**THE PROBLEM:**
Reproduce the email below about HBase log splitting and HDFS lease recovery in full, character for character.

Hi Lohith

In HDFS there is a provision to call Name node recovery.  As part of this
operation if suppose the HLog belongs to a RS and the lease is held by that
RS, the master invokes a command on Namenode to recover the lease.  The RS
which owns the HLog relinquishes it and the Namenode will become the owner.
so now master will be able to parse the HLog and give it for splitting.

Hope am clear.  

Thanks & Regards
Ram


-----Original Message-----
From: lohit [mailto:lohit.vijayar...@gmail.com] 
Sent: Friday, August 05, 2011 9:06 AM
To: user@hbase.apache.org
Subject: Re: Apparent data loss on 90.4 rc2 after partial zookeeper network
partition (on MapR)

2011/8/4 Ryan Rawson <ryano...@gmail.com>

> Yes, that is what JD is referring to, the so-called IO fence.
>
> It works like so:
> - regionserver is appending to an HLog, continues to do so, hasnt
> gotten the ZK "kill yourself signal" yet
> - hmaster splits the logs
> - the hmaster yanks the writer from under the regionserver, and the RS
> then starts to kill itself
>
Can you tell more about how this is done with HDFS. If RS has the lease, how
did master get hold of that lease. Or is it removing file?

**DATA UNDER STUDY:**
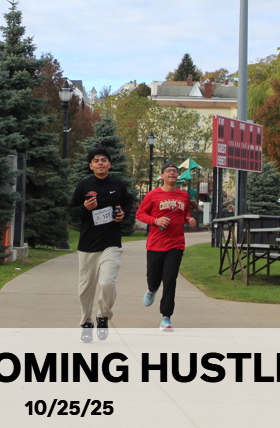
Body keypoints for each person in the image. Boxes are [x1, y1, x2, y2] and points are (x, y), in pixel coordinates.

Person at [68, 147, 132, 342]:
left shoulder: (118, 185)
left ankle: (103, 316)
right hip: (88, 245)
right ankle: (86, 322)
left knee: (107, 282)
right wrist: (84, 208)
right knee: (85, 289)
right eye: (96, 161)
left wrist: (123, 214)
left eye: (104, 160)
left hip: (111, 243)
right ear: (91, 166)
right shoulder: (84, 185)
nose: (100, 163)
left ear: (109, 164)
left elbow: (128, 205)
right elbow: (71, 211)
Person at [135, 162, 196, 331]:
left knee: (170, 280)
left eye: (174, 171)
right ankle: (152, 289)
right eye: (168, 171)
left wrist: (189, 220)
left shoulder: (184, 196)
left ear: (177, 175)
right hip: (156, 244)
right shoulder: (153, 195)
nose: (172, 173)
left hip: (176, 244)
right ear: (162, 176)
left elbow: (185, 214)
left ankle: (166, 317)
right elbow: (140, 213)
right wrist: (156, 220)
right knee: (153, 277)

**RESULT FOR THIS EXERCISE:**
Hi Lohith

In HDFS there is a provision to call Name node recovery.  As part of this
operation if suppose the HLog belongs to a RS and the lease is held by that
RS, the master invokes a command on Namenode to recover the lease.  The RS
which owns the HLog relinquishes it and the Namenode will become the owner.
so now master will be able to parse the HLog and give it for splitting.

Hope am clear.  

Thanks & Regards
Ram


-----Original Message-----
From: lohit [mailto:lohit.vijayar...@gmail.com] 
Sent: Friday, August 05, 2011 9:06 AM
To: user@hbase.apache.org
Subject: Re: Apparent data loss on 90.4 rc2 after partial zookeeper network
partition (on MapR)

2011/8/4 Ryan Rawson <ryano...@gmail.com>

> Yes, that is what JD is referring to, the so-called IO fence.
>
> It works like so:
> - regionserver is appending to an HLog, continues to do so, hasnt
> gotten the ZK "kill yourself signal" yet
> - hmaster splits the logs
> - the hmaster yanks the writer from under the regionserver, and the RS
> then starts to kill itself
>
Can you tell more about how this is done with HDFS. If RS has the lease, how
did master get hold of that lease. Or is it removing file?